Standing here now, looking into the ghostly infrared monitor they used to watch Charlie when the lights were out, he wished again that this was over and the little girl out of the way. He had never bargained for this when the whole thing was just an academic problem outlined in a series of blue folders. The truth was the burning cinderblock wall; the truth was spot temperatures of thirty thousand degrees or more; the truth was Brad Hyuck talking about whatever forces fired the engine of the universe; and the truth was that he was very scared. He felt as if he were sitting on top of an unstable nuclear reactor.

The man on duty, Neary, swung around when Hockstetter came in. “Cap came down to visit her around five,” he said. “She turned her nose up at supper. Went to bed early.”

Hockstetter looked into the monitor. Charlie was tossing restlessly on top of her bed, fully dressed. “She looks like maybe she's having a nightmare.”

“One, or a whole series of them,” Neary said grimly. “I called because the temperature in there has gone up three degrees in the last hour.”

“That's not much.”

“It is when a room's temperature-controlled the way that one is. Not much doubt that she's doing it.”

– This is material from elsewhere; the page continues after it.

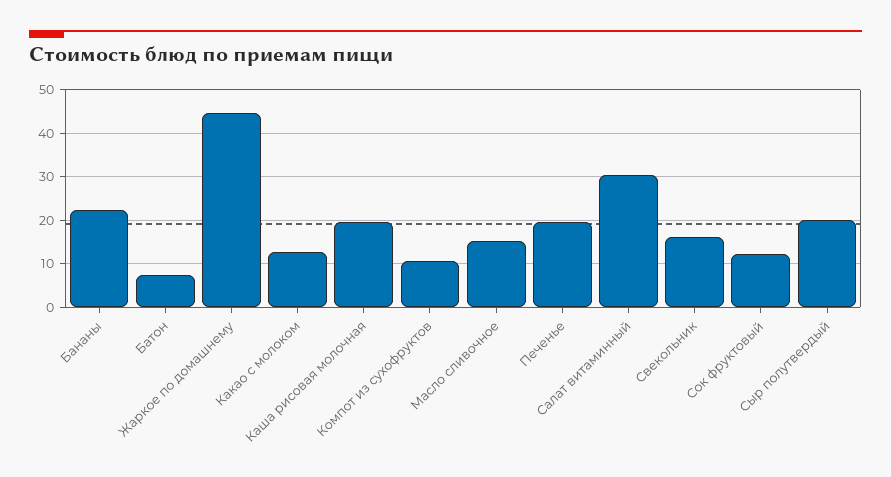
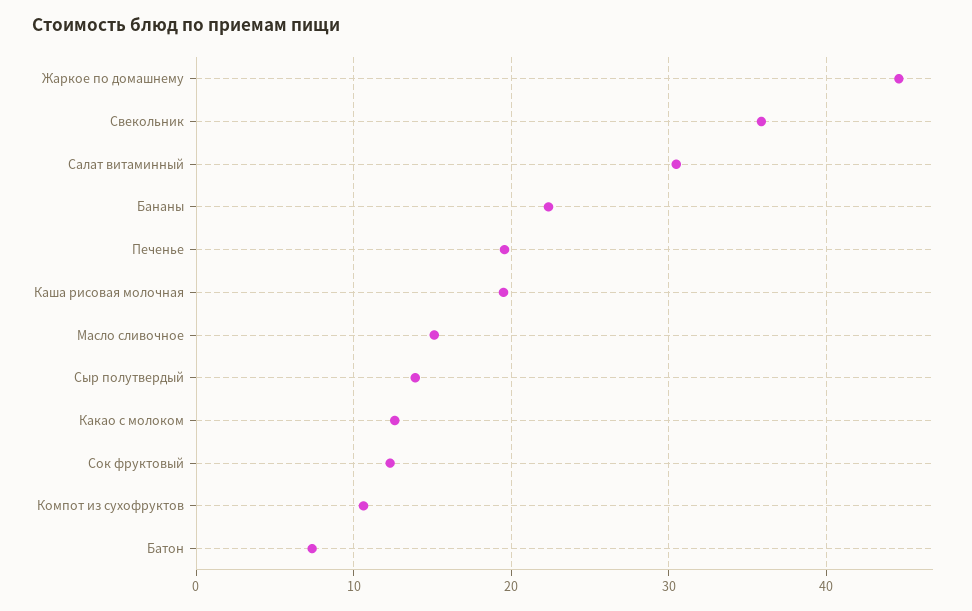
Свекольник: 16 -> 36
Сыр полутвердый: 20 -> 14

Hockstetter considered this, biting on a knuckle.

“I think someone should go in there and wake her up,” Neary said, finally drifting down to the bottom line.

“Is that what you got me down here for?” Hockstetter cried. “To wake up a kid and give her a glass of warm milk?”

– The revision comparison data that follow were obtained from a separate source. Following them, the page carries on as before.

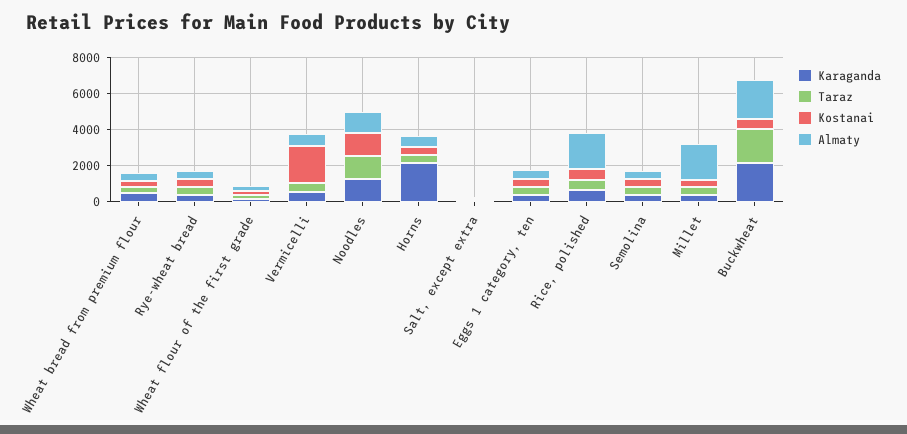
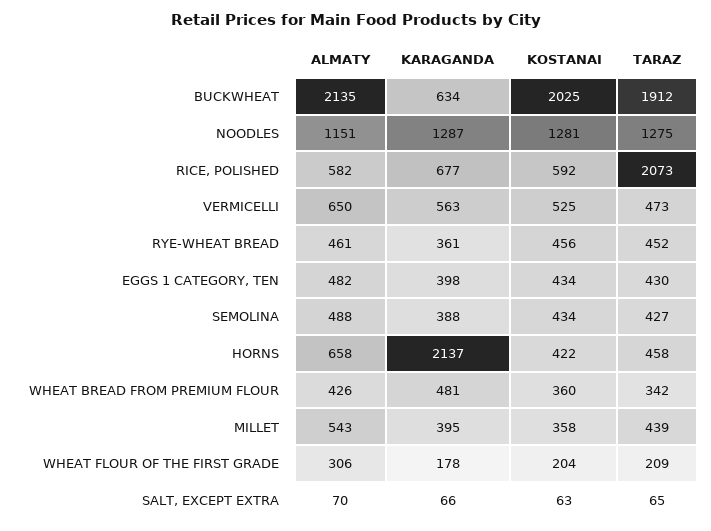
Kostanai, Vermicelli: 2000 -> 525
Taraz, Rice, polished: 500 -> 2073
Almaty, Rice, polished: 2000 -> 582
Almaty, Millet: 2000 -> 543
Karaganda, Buckwheat: 2000 -> 634
Kostanai, Buckwheat: 500 -> 2025

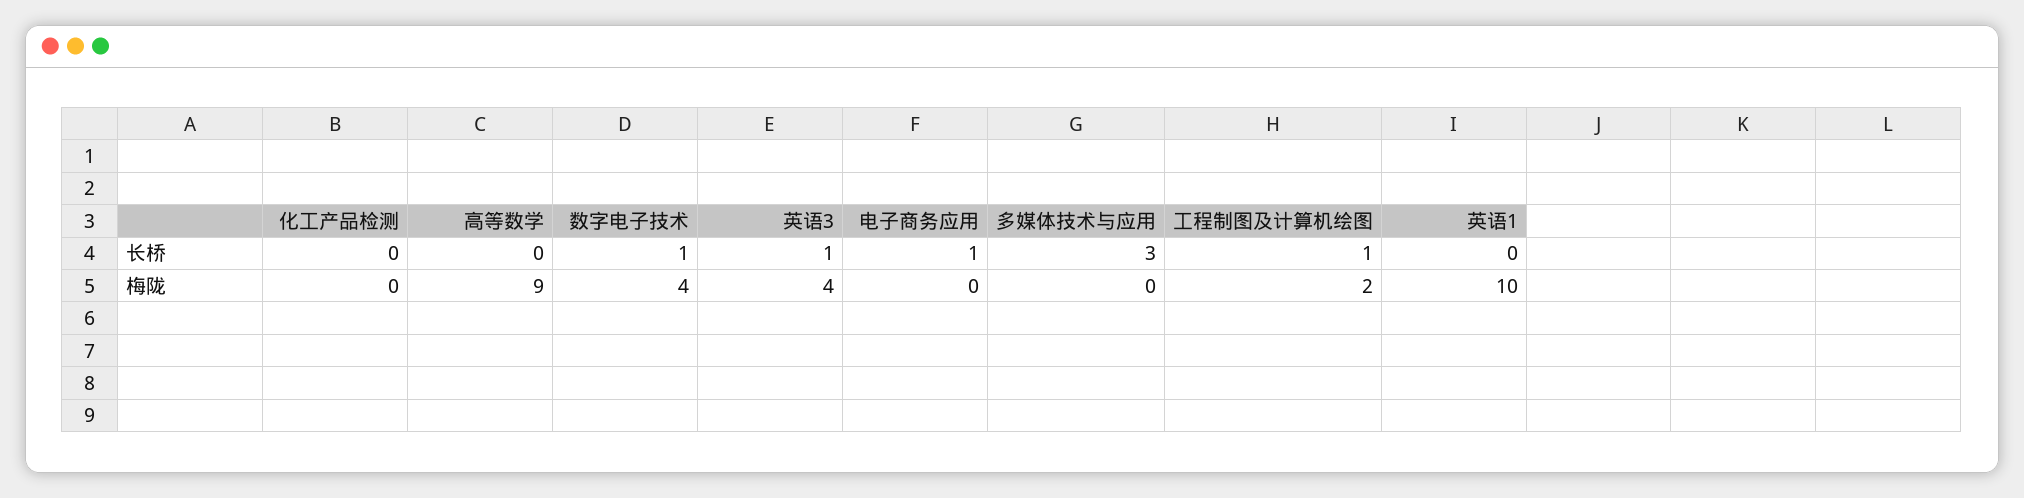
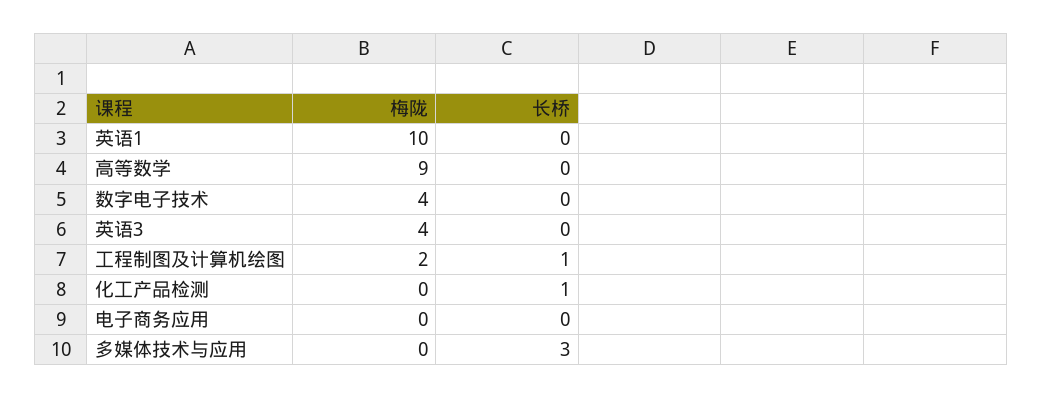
化工产品检测, 长桥: 0 -> 1
数字电子技术, 长桥: 1 -> 0
英语3, 长桥: 1 -> 0
电子商务应用, 长桥: 1 -> 0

“I didn't want to exceed my authority,” Neary said stonily.

“No,” Hockstetter said, and had to bite down on the rest of the words. The little girl would have to be wakened if the temperature went much higher, and there was always a chance that if she was frightened enough, she might strike out at the first person she saw upon waking. After all, they had been busy removing the checks and balances on her pyrokinetic ability and had been quite successful.

“Where's Rainbird?” he asked.

Neary shrugged. “Whipping his weasel in Winnipeg, for all I know. But as far as she's concerned, he's off duty. I think she'd be pretty suspicious if he showed up n—”

The digital thermometer inset on Neary's control board flicked over another degree, hesitated, and then flicked over two more in quick succession.

“Somebody's
got
to go in there,” Neary said, and now his voice was a bit unsteady. “It's seventy-four in there now. What if she blows sky-high?”